(Circuit design text data)
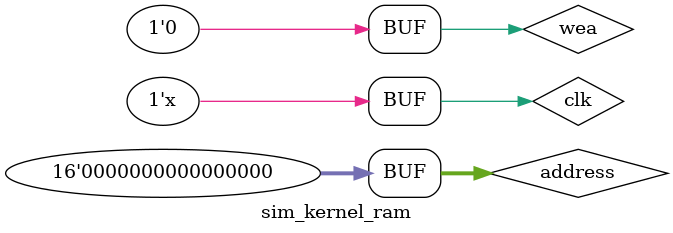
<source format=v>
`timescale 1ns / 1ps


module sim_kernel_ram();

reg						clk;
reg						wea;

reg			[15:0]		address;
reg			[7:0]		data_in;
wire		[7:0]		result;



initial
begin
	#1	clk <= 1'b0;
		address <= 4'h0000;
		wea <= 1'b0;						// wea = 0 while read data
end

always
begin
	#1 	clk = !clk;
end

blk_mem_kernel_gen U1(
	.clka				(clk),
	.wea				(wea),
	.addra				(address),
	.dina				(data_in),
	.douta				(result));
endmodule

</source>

- How to complete this task: The answer should be the records above, unchanged, with the pictures omitted.

- Answer below:
<source format=v>
`timescale 1ns / 1ps


module sim_kernel_ram();

reg						clk;
reg						wea;

reg			[15:0]		address;
reg			[7:0]		data_in;
wire		[7:0]		result;



initial
begin
	#1	clk <= 1'b0;
		address <= 4'h0000;
		wea <= 1'b0;						// wea = 0 while read data
end

always
begin
	#1 	clk = !clk;
end

blk_mem_kernel_gen U1(
	.clka				(clk),
	.wea				(wea),
	.addra				(address),
	.dina				(data_in),
	.douta				(result));
endmodule

</source>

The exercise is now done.